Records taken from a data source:
____

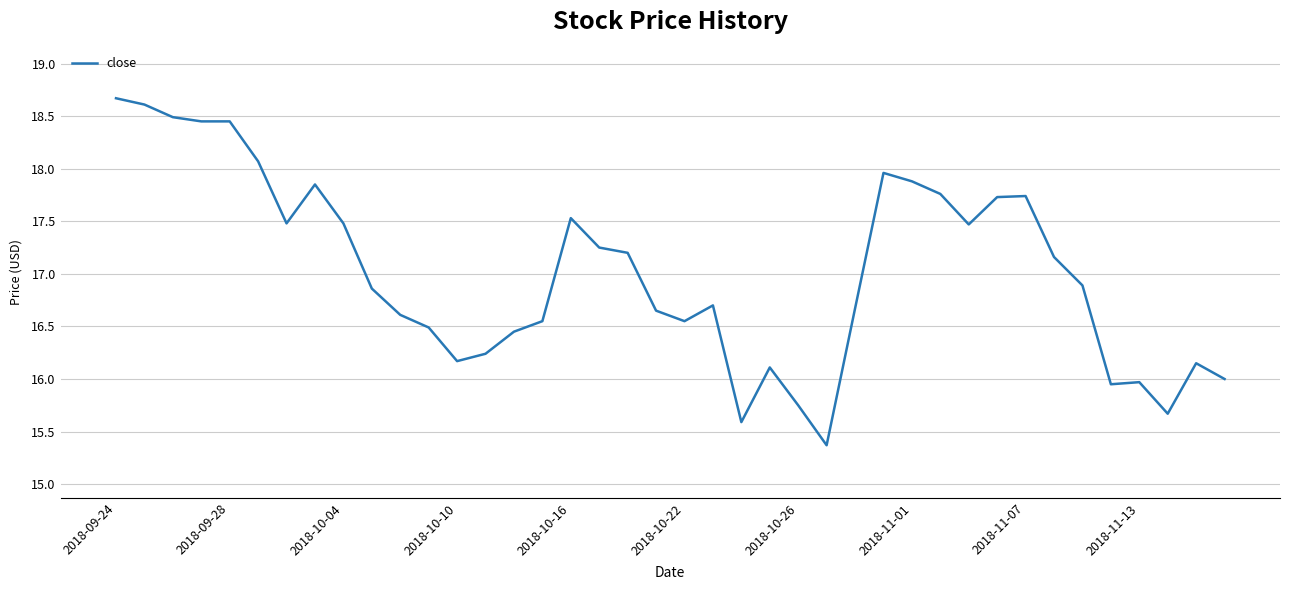

What is the difference between the second highest and second lowest values?

3.0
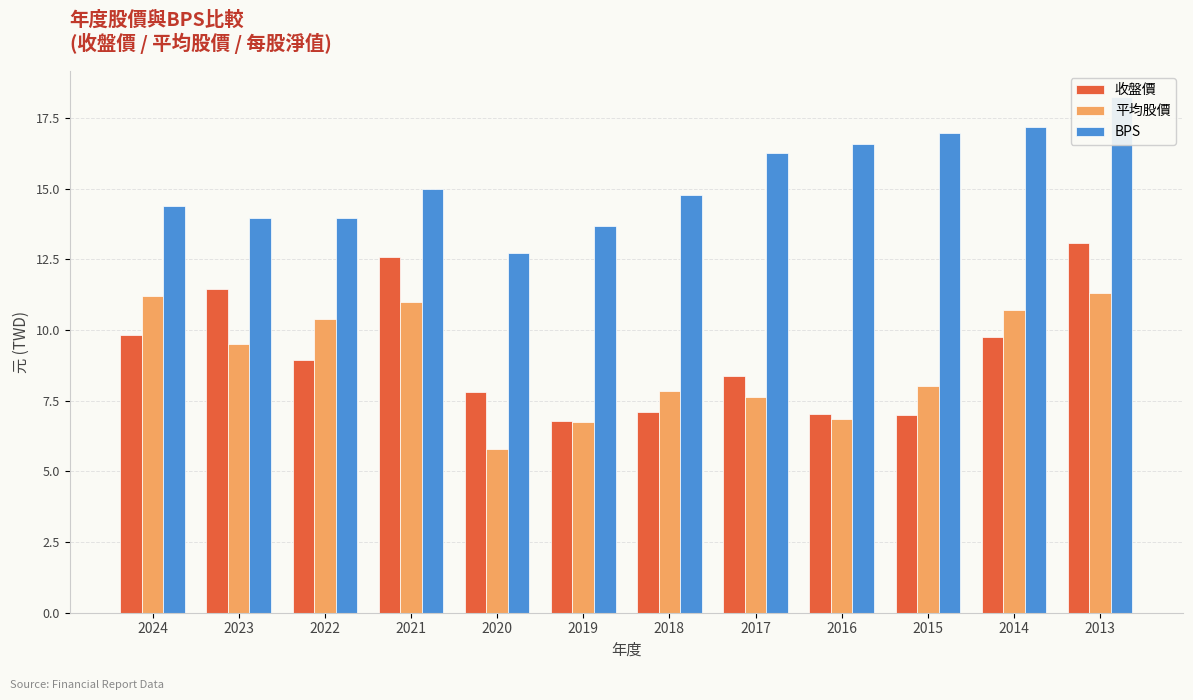

How many groups of bars are there?

12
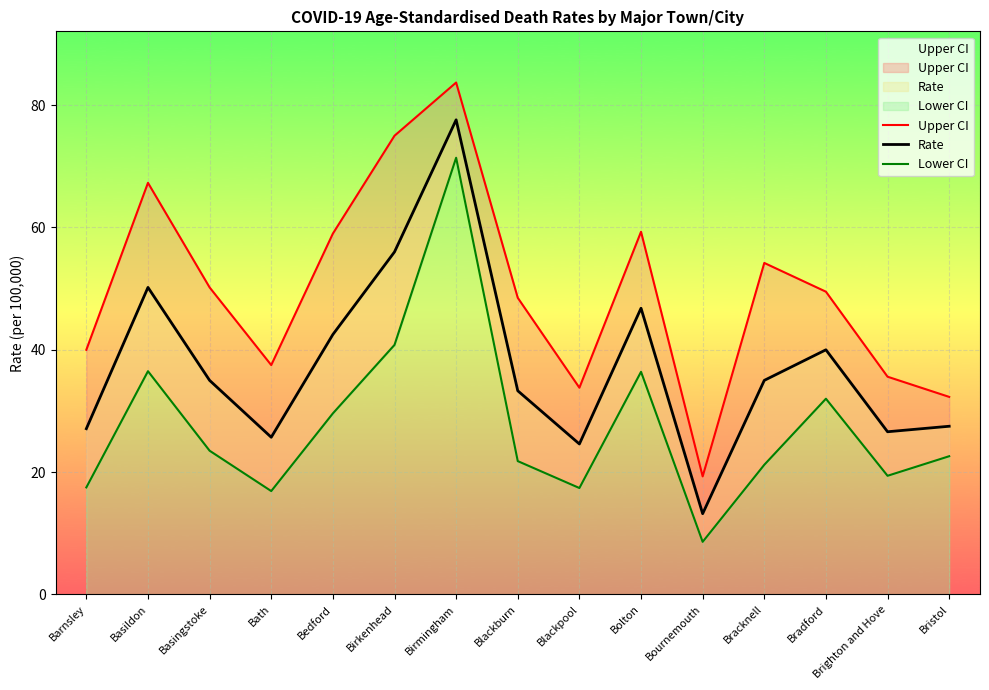

Which has a higher value, Bristol or Brighton and Hove?

Brighton and Hove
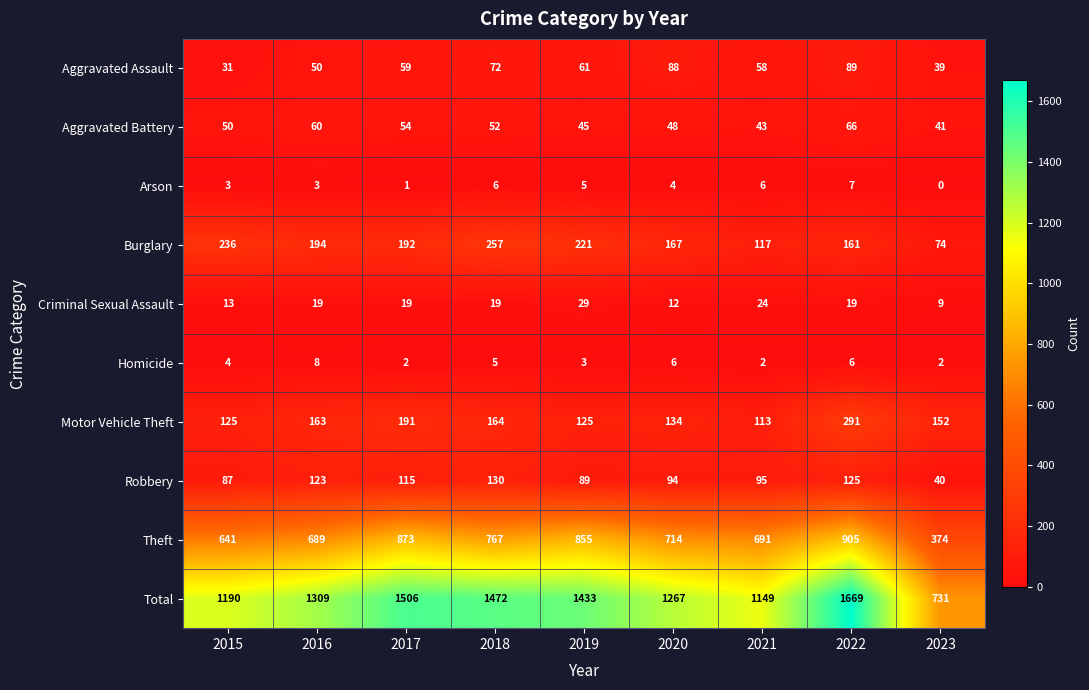

At which label does Arson reach its minimum?

2023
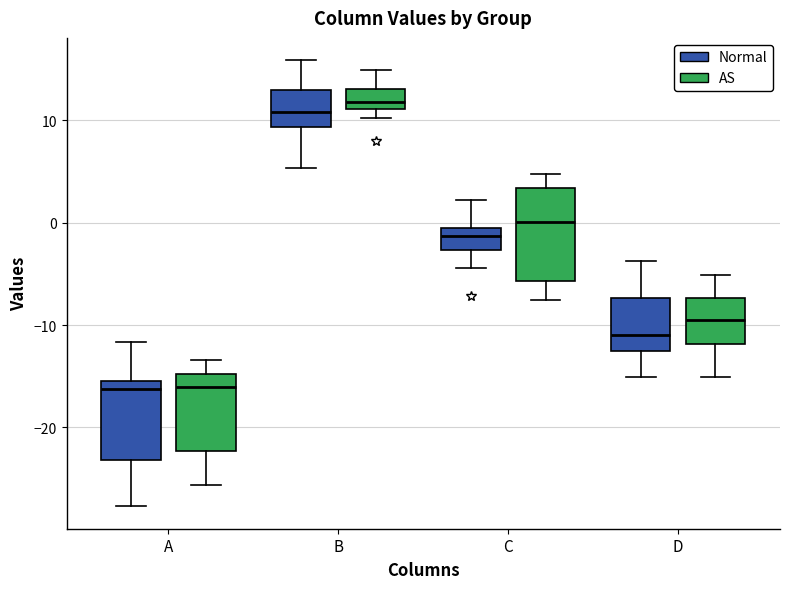

Reading left to right, transcribe this box plot: for each box, give where its median line is, the range the box spans, and where its two whiskers end, as read against the y-axis. The values are not printed on the chart, so give them approximately, as read against the axis.

A (Normal): median -16, box -23 to -15, whiskers -28 to -12
A (AS): median -16, box -22 to -15, whiskers -26 to -13
B (Normal): median 11, box 9 to 13, whiskers 5 to 16
B (AS): median 12, box 11 to 13, whiskers 10 to 15
C (Normal): median -1, box -3 to 0, whiskers -4 to 2
C (AS): median 0, box -6 to 3, whiskers -8 to 5
D (Normal): median -11, box -13 to -7, whiskers -15 to -4
D (AS): median -9, box -12 to -7, whiskers -15 to -5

____

» **What is needed**
Reproduce the whole listing above word for word, from first line to last, and leave out the pictures.

» **Solution below**
What is the difference between the second highest and second lowest values?

3.0

How many groups of bars are there?

12

Which has a higher value, Bristol or Brighton and Hove?

Brighton and Hove

At which label does Arson reach its minimum?

2023

Reading left to right, transcribe this box plot: for each box, give where its median line is, the range the box spans, and where its two whiskers end, as read against the y-axis. The values are not printed on the chart, so give them approximately, as read against the axis.

A (Normal): median -16, box -23 to -15, whiskers -28 to -12
A (AS): median -16, box -22 to -15, whiskers -26 to -13
B (Normal): median 11, box 9 to 13, whiskers 5 to 16
B (AS): median 12, box 11 to 13, whiskers 10 to 15
C (Normal): median -1, box -3 to 0, whiskers -4 to 2
C (AS): median 0, box -6 to 3, whiskers -8 to 5
D (Normal): median -11, box -13 to -7, whiskers -15 to -4
D (AS): median -9, box -12 to -7, whiskers -15 to -5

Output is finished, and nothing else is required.